(Dataset extract)

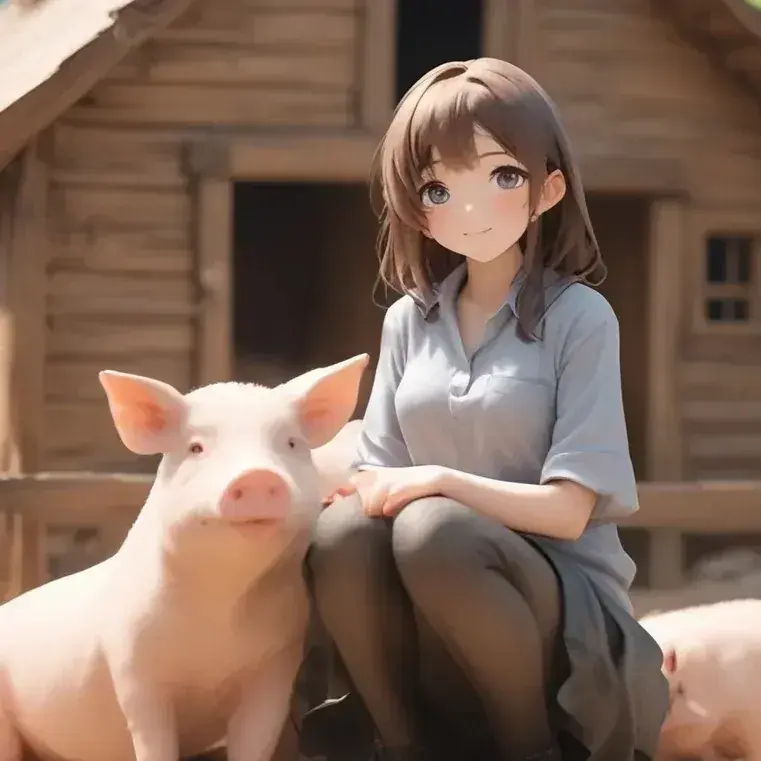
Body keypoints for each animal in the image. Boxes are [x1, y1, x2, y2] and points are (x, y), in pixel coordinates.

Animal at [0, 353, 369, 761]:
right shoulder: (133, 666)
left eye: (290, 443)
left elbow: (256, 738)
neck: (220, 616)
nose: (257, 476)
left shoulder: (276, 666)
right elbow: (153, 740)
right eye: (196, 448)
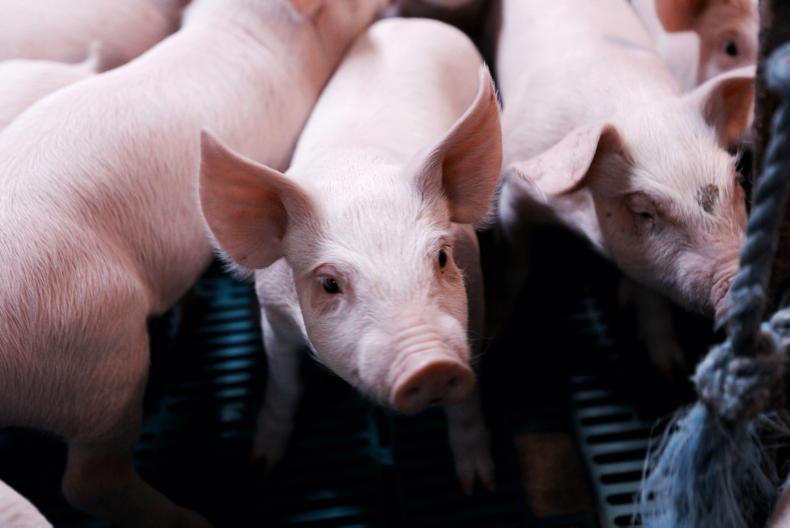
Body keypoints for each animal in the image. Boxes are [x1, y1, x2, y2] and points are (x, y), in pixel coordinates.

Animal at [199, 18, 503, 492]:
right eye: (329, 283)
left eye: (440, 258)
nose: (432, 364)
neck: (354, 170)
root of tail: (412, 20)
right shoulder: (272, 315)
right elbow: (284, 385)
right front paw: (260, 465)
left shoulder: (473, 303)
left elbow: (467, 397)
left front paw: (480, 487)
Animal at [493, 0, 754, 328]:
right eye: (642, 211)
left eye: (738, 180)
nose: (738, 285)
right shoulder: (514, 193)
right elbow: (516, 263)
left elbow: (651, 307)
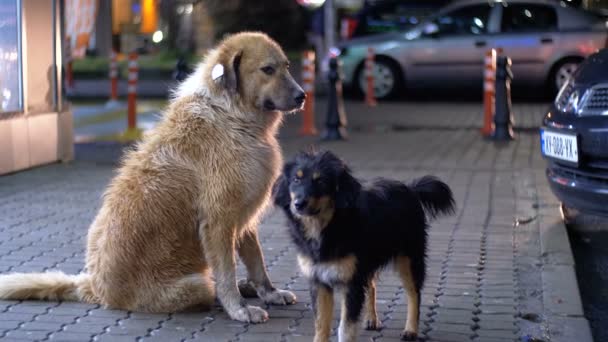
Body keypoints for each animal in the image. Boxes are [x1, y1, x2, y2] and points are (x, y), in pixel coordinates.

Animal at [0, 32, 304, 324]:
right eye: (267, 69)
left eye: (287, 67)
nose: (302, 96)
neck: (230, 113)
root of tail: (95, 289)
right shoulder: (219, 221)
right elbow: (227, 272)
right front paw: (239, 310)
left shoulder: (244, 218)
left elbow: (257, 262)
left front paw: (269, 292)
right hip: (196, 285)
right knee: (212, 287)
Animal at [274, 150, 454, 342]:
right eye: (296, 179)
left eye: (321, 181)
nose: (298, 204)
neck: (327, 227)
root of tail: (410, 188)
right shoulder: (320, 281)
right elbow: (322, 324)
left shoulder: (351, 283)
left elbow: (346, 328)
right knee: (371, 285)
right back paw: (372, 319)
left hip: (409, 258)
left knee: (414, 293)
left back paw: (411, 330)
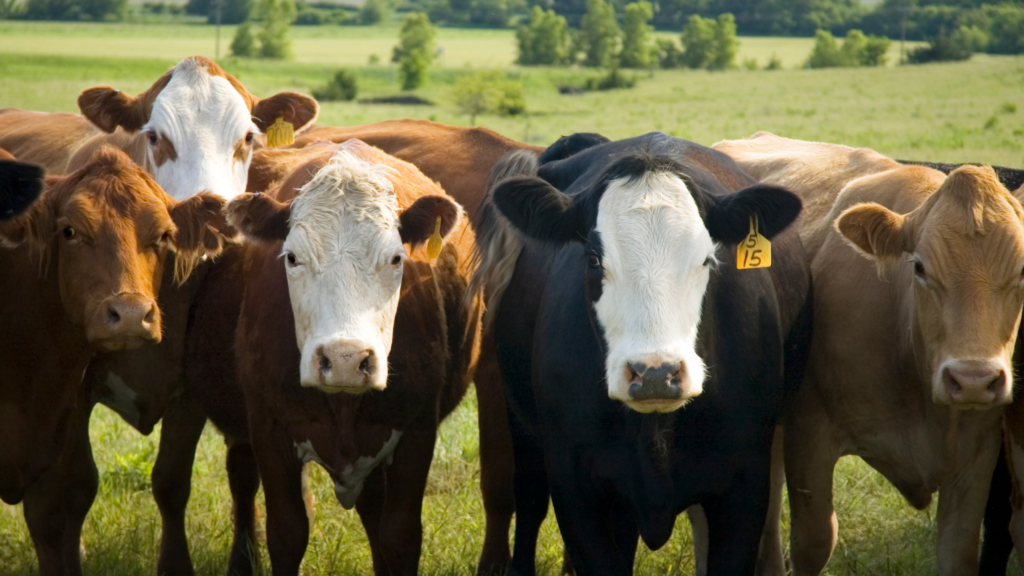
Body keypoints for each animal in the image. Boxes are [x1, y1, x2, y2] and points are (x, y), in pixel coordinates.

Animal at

(End Dataset extract)
(Dataset extract)

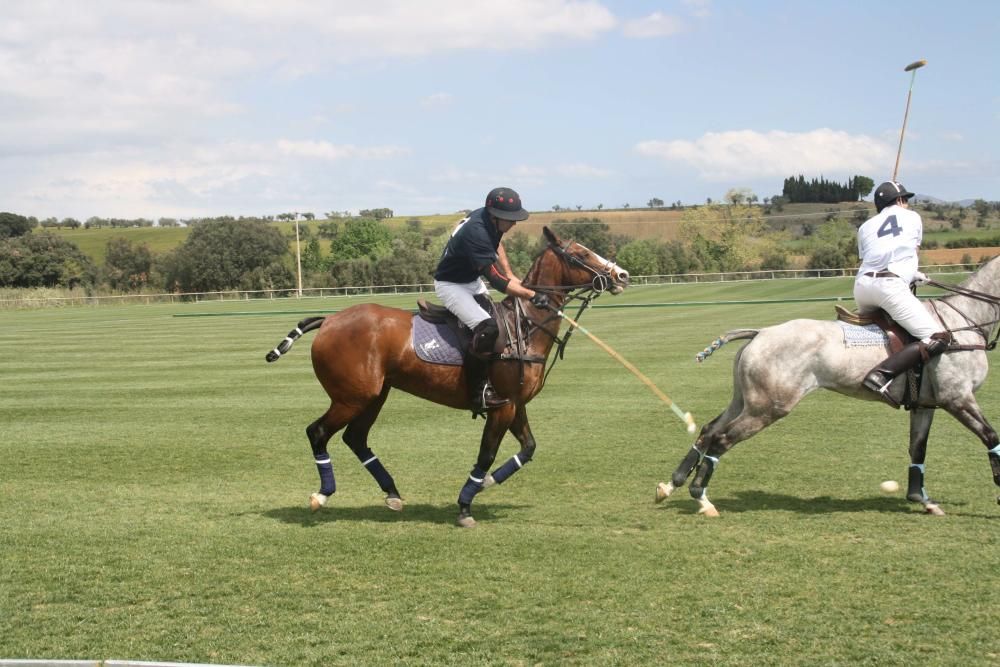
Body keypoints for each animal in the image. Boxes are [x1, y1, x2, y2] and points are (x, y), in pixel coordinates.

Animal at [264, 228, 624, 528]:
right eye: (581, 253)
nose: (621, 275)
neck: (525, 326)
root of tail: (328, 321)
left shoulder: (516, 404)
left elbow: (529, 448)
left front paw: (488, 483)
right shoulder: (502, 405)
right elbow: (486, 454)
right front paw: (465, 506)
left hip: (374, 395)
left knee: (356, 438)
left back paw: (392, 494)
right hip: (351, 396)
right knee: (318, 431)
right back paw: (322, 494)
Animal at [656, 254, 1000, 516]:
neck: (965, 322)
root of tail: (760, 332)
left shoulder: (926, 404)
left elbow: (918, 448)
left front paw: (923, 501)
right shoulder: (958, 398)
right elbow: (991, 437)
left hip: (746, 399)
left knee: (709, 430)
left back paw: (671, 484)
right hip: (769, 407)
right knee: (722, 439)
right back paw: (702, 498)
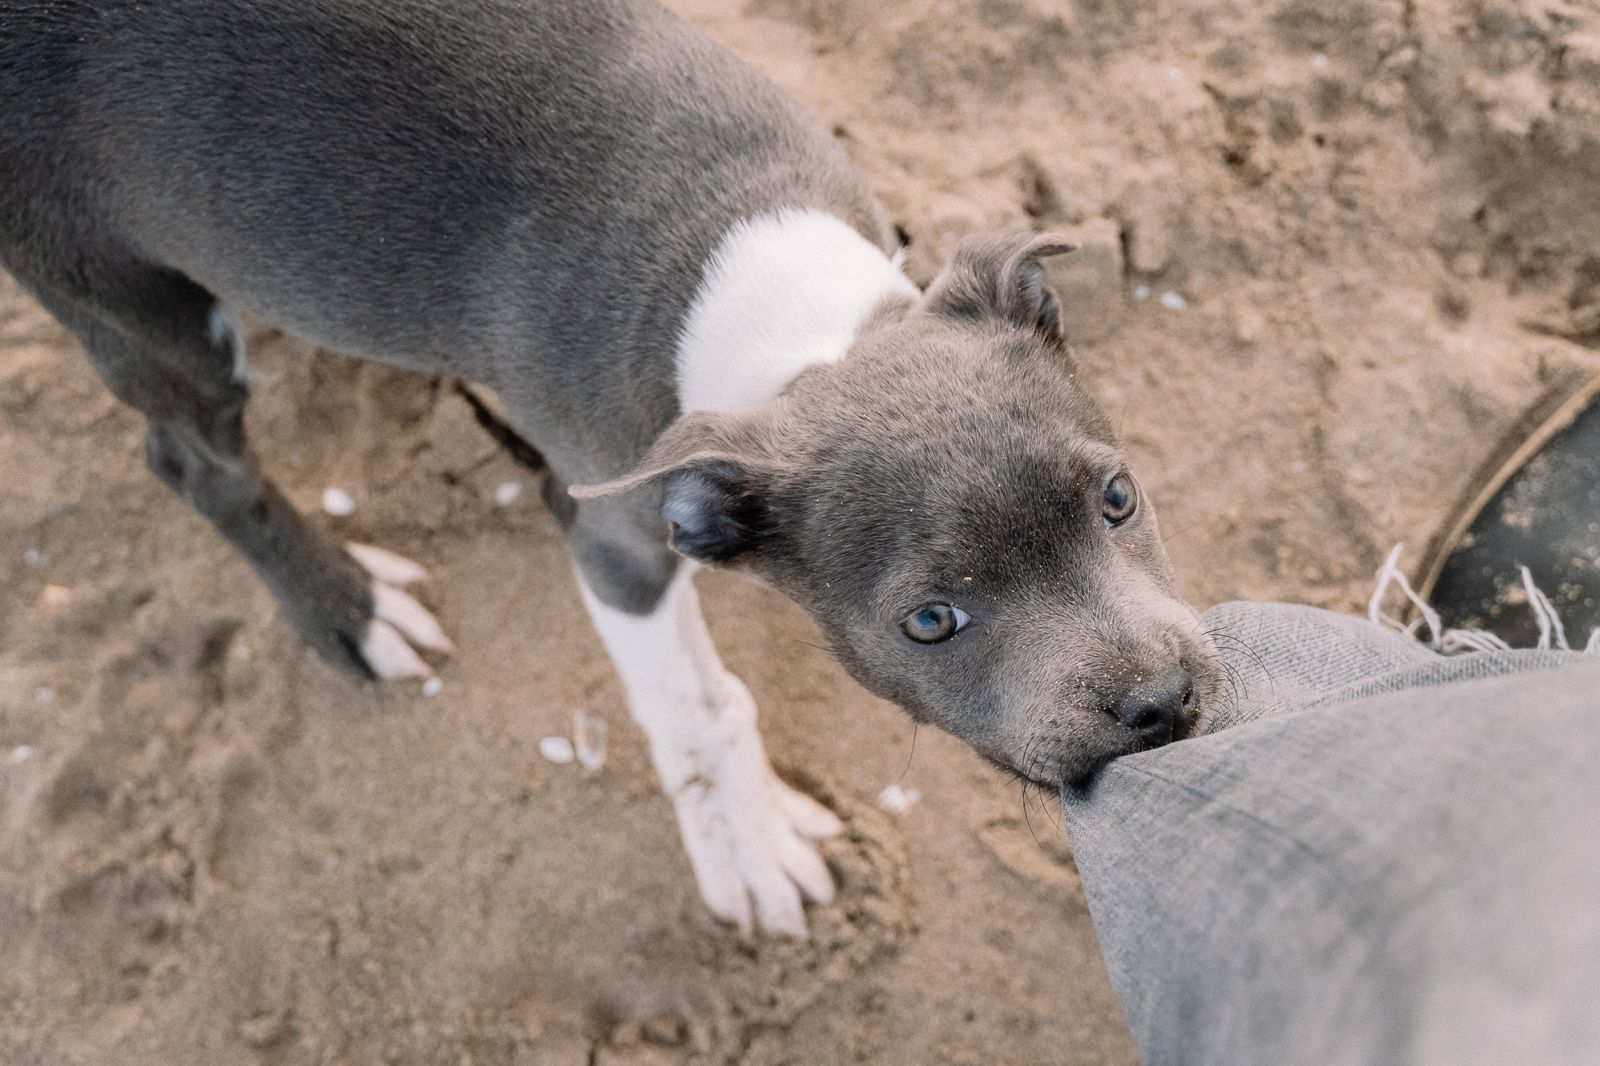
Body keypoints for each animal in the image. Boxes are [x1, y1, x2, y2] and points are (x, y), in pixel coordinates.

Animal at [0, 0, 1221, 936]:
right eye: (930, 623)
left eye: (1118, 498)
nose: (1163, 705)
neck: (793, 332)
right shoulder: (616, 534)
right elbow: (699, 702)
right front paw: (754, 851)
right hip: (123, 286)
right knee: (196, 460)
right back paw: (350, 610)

(End Dataset extract)

Instructions to follow:
For each line in the entries that contains the string "knee", make a copy.

Answer box:
right knee: (212, 287)
right knee: (371, 285)
left knee: (414, 293)
left knee: (356, 438)
right knee: (318, 431)
left knee: (709, 430)
right knee: (722, 439)
right knee: (196, 460)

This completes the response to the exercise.